#### Exercise instructions:
Please find all lines in the data that hold the string "drwxr" and copy them.

*** Data for the task Section Begins ***

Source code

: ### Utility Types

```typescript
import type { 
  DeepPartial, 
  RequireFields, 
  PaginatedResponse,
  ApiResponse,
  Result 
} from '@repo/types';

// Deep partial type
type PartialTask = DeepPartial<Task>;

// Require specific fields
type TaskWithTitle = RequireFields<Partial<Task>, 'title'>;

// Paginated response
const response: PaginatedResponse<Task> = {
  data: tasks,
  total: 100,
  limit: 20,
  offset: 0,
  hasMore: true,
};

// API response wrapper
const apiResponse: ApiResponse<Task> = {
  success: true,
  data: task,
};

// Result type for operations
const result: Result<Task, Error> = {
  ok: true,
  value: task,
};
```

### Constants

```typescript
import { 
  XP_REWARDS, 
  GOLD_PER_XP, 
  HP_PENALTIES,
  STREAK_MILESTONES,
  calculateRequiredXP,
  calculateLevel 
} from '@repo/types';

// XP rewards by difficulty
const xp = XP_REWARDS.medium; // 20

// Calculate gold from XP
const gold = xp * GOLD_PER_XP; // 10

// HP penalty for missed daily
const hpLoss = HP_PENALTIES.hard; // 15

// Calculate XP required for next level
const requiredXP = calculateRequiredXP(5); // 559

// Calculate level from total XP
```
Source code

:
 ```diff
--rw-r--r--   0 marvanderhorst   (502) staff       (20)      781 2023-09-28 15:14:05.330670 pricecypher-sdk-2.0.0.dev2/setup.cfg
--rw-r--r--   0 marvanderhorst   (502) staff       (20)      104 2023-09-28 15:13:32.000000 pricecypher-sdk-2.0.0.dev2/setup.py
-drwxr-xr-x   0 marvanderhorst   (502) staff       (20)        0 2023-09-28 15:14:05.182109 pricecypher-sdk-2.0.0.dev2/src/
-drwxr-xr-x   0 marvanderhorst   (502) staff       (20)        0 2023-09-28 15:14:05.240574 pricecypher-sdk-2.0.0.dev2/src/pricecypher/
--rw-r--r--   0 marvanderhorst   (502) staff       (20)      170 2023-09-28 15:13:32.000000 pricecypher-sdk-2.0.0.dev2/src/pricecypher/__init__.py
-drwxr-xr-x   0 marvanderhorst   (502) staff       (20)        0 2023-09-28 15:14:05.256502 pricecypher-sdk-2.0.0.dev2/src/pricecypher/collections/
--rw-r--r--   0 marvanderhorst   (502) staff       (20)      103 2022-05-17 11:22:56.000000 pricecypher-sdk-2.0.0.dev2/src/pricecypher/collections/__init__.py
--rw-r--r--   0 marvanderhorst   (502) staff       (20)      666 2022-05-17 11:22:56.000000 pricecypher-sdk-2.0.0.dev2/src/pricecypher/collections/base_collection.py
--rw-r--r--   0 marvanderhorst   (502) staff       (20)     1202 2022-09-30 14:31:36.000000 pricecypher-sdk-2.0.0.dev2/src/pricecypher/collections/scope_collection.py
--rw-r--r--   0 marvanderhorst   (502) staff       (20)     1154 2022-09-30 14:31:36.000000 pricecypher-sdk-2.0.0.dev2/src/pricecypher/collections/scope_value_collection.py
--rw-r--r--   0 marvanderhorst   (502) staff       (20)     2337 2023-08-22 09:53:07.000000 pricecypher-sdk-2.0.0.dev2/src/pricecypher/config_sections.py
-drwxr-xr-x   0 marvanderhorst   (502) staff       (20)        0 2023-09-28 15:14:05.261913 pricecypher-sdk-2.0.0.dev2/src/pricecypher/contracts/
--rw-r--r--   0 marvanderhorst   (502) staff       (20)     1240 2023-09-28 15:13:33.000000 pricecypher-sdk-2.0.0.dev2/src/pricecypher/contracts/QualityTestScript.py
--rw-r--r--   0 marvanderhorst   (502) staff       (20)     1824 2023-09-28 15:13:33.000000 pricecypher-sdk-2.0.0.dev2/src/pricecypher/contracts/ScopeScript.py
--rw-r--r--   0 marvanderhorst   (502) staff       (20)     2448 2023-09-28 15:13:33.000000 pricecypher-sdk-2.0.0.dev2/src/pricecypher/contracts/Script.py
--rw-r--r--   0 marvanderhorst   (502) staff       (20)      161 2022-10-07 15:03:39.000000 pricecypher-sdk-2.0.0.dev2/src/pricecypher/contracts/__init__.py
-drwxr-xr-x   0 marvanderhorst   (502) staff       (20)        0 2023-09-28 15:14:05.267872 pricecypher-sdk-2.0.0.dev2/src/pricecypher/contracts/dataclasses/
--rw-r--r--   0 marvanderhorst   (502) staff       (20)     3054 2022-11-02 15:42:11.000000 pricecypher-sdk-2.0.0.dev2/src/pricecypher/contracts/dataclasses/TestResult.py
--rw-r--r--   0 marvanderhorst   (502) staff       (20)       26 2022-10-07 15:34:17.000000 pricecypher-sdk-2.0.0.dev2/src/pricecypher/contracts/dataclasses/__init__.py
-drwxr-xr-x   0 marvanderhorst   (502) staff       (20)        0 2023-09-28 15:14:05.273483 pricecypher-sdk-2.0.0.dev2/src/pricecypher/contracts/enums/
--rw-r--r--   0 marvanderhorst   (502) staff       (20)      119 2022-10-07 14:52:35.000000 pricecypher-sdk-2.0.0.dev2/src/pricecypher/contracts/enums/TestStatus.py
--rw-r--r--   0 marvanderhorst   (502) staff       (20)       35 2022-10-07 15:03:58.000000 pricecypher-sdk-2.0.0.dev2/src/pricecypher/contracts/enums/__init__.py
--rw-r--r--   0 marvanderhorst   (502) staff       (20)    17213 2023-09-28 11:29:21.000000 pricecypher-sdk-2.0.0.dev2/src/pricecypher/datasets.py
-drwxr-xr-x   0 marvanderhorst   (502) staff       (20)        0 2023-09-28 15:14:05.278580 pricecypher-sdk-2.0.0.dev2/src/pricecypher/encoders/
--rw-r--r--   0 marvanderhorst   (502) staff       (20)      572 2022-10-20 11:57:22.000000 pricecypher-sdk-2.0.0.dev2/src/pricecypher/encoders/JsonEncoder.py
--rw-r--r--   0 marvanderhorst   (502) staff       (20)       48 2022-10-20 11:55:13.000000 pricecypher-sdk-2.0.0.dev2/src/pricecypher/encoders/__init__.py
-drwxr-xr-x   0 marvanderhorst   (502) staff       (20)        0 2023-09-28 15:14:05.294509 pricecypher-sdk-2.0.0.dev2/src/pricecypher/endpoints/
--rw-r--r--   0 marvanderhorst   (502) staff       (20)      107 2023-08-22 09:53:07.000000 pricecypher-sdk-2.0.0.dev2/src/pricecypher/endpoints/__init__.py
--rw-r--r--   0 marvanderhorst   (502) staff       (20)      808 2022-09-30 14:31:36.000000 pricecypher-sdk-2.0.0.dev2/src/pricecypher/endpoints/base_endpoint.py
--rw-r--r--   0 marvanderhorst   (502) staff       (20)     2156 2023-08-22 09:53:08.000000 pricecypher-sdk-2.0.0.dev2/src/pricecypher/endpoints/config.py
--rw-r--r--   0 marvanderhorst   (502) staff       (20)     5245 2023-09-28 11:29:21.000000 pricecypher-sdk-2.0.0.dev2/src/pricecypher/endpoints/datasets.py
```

*** Data for the task Section Ends ***

#### Task response:
-drwxr-xr-x   0 marvanderhorst   (502) staff       (20)        0 2023-09-28 15:14:05.182109 pricecypher-sdk-2.0.0.dev2/src/
-drwxr-xr-x   0 marvanderhorst   (502) staff       (20)        0 2023-09-28 15:14:05.240574 pricecypher-sdk-2.0.0.dev2/src/pricecypher/
-drwxr-xr-x   0 marvanderhorst   (502) staff       (20)        0 2023-09-28 15:14:05.256502 pricecypher-sdk-2.0.0.dev2/src/pricecypher/collections/
-drwxr-xr-x   0 marvanderhorst   (502) staff       (20)        0 2023-09-28 15:14:05.261913 pricecypher-sdk-2.0.0.dev2/src/pricecypher/contracts/
-drwxr-xr-x   0 marvanderhorst   (502) staff       (20)        0 2023-09-28 15:14:05.267872 pricecypher-sdk-2.0.0.dev2/src/pricecypher/contracts/dataclasses/
-drwxr-xr-x   0 marvanderhorst   (502) staff       (20)        0 2023-09-28 15:14:05.273483 pricecypher-sdk-2.0.0.dev2/src/pricecypher/contracts/enums/
-drwxr-xr-x   0 marvanderhorst   (502) staff       (20)        0 2023-09-28 15:14:05.278580 pricecypher-sdk-2.0.0.dev2/src/pricecypher/encoders/
-drwxr-xr-x   0 marvanderhorst   (502) staff       (20)        0 2023-09-28 15:14:05.294509 pricecypher-sdk-2.0.0.dev2/src/pricecypher/endpoints/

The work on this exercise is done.